[Provided information Boundary: Start]
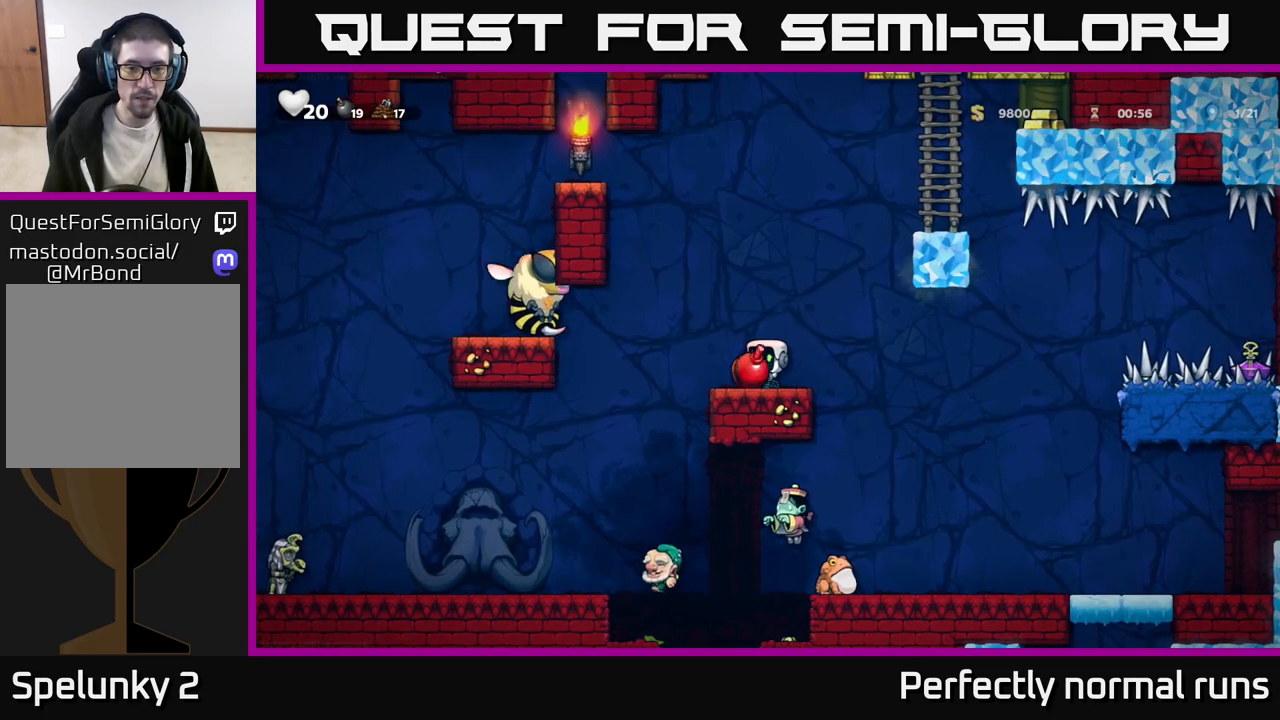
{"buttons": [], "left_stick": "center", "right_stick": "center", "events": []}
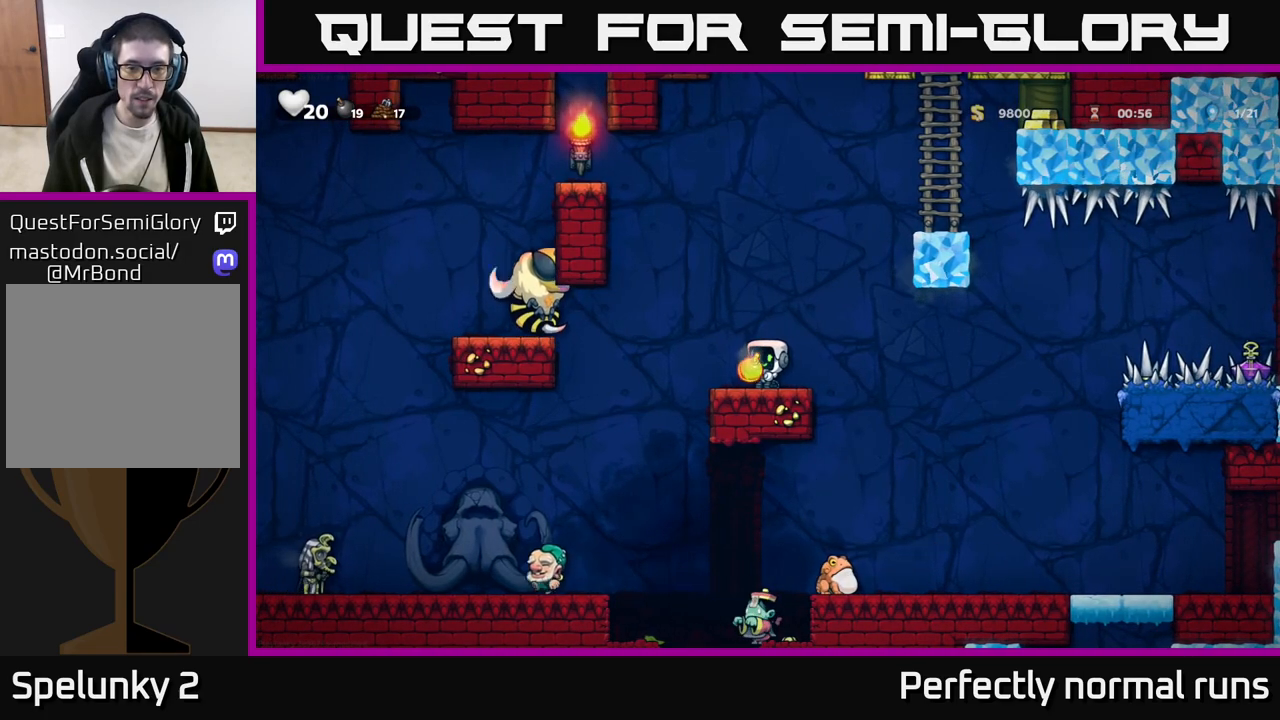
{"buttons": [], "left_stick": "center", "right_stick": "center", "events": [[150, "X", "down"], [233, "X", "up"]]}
[Provided information Boundary: End]
[Provided information Boundary: Start]
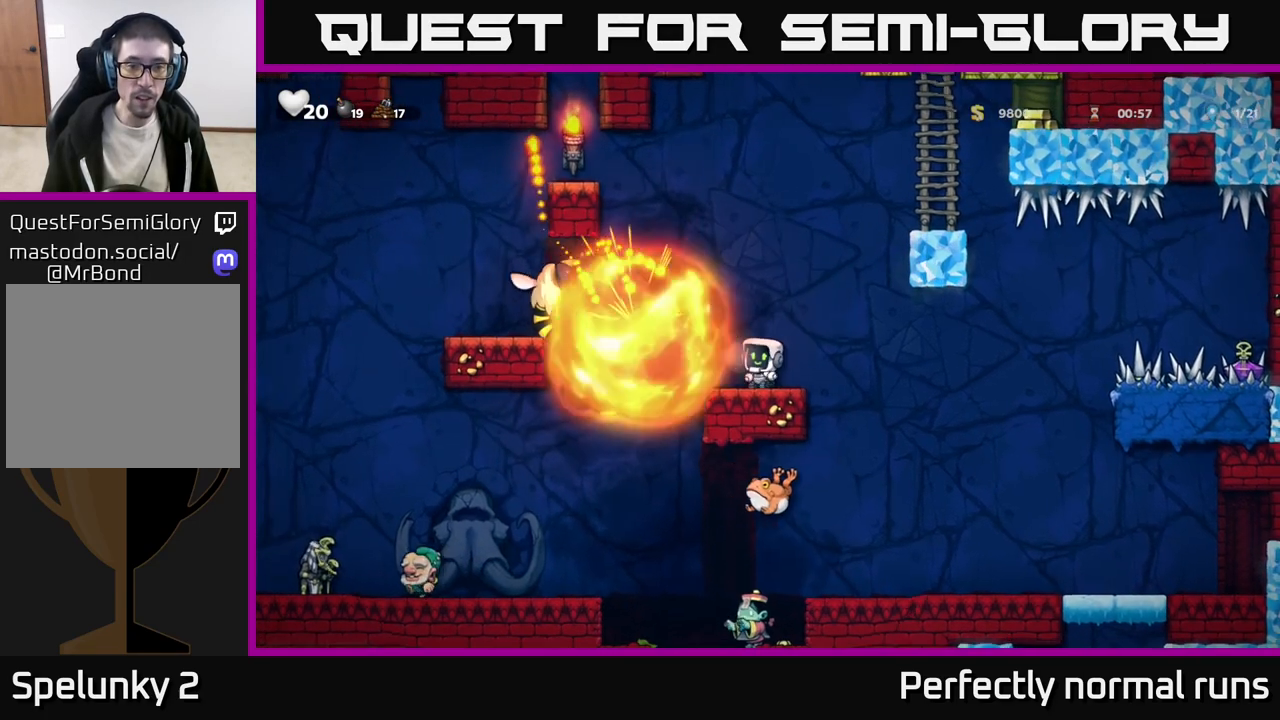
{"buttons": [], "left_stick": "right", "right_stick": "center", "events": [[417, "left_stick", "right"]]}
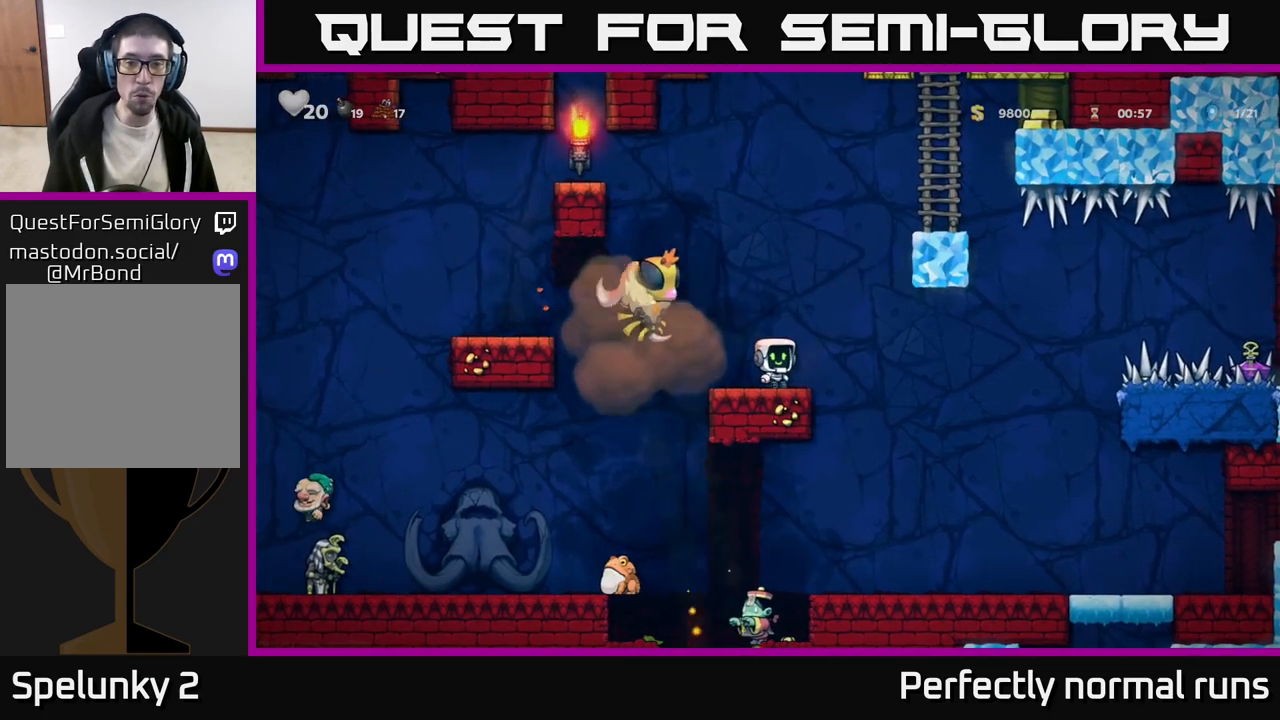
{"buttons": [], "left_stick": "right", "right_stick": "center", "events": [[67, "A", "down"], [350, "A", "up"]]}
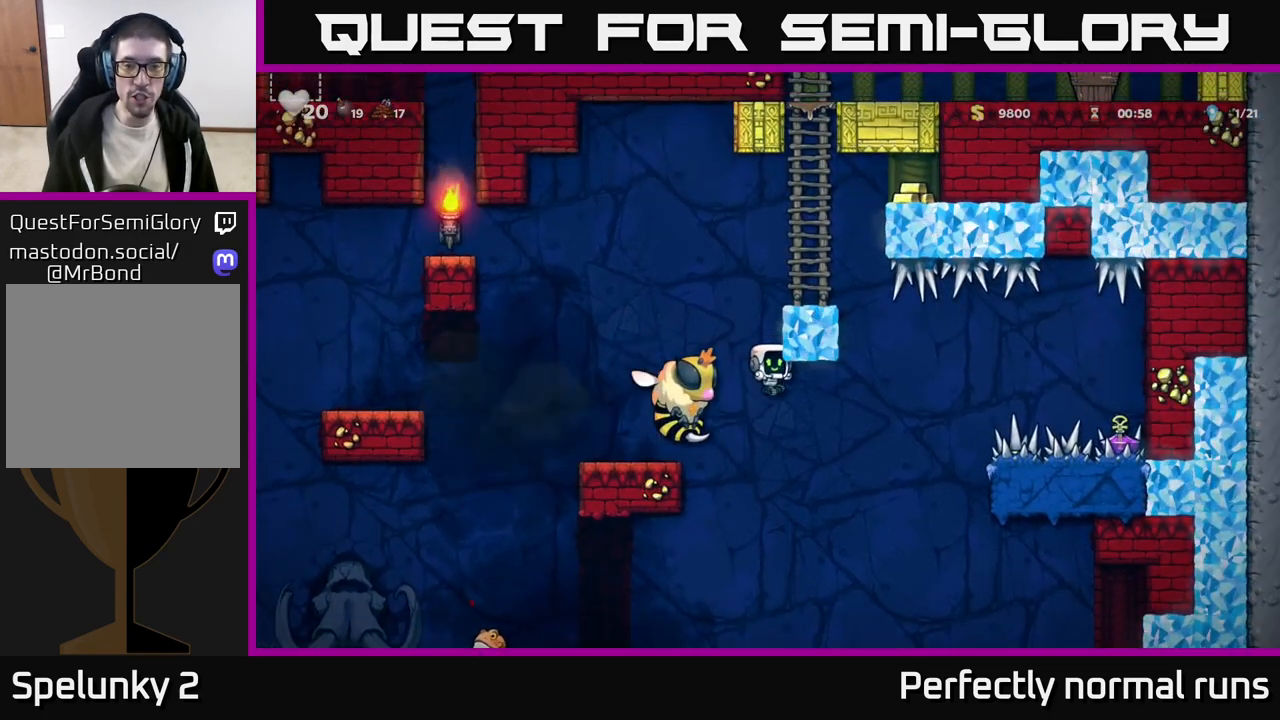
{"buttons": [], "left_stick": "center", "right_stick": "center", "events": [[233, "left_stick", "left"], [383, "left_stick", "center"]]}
[Provided information Boundary: End]
[Provided information Boundary: Start]
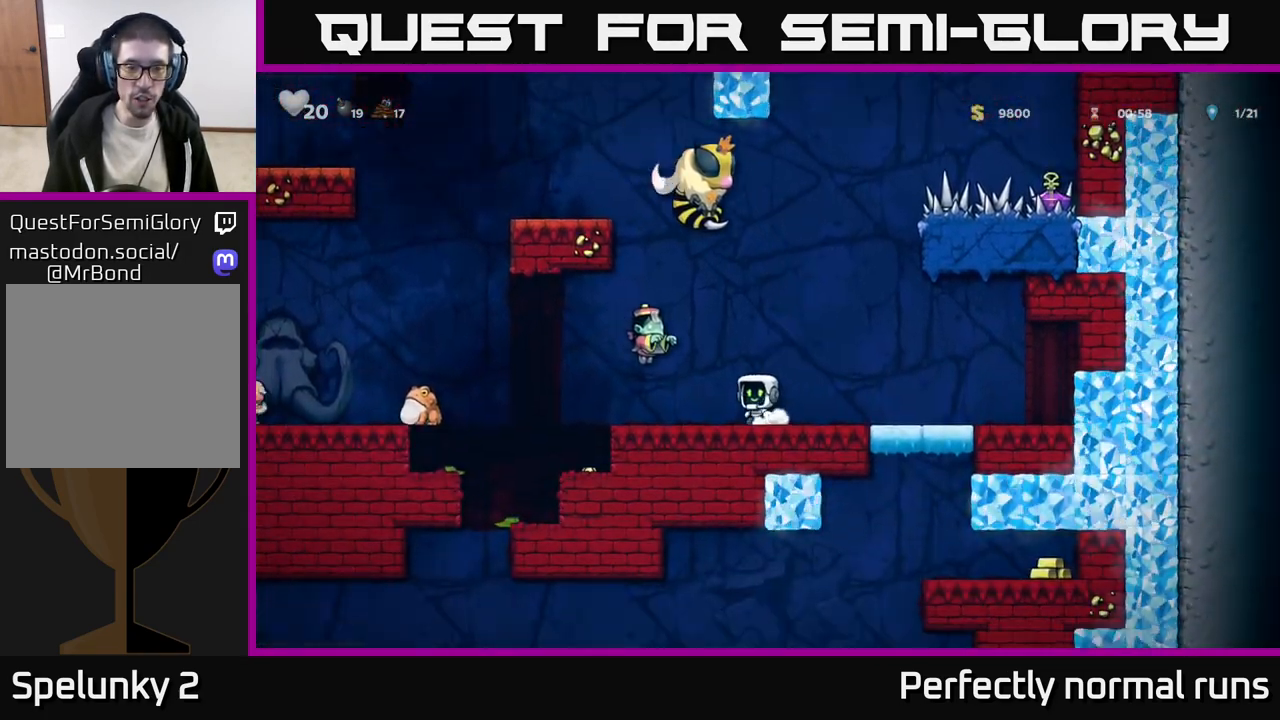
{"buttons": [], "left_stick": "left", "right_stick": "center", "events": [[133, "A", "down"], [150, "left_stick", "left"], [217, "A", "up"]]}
[Provided information Boundary: End]
Exercise objective »
If a line above contains the word "down", it counts; state how many lines count, and nothing more.

Written answer »
3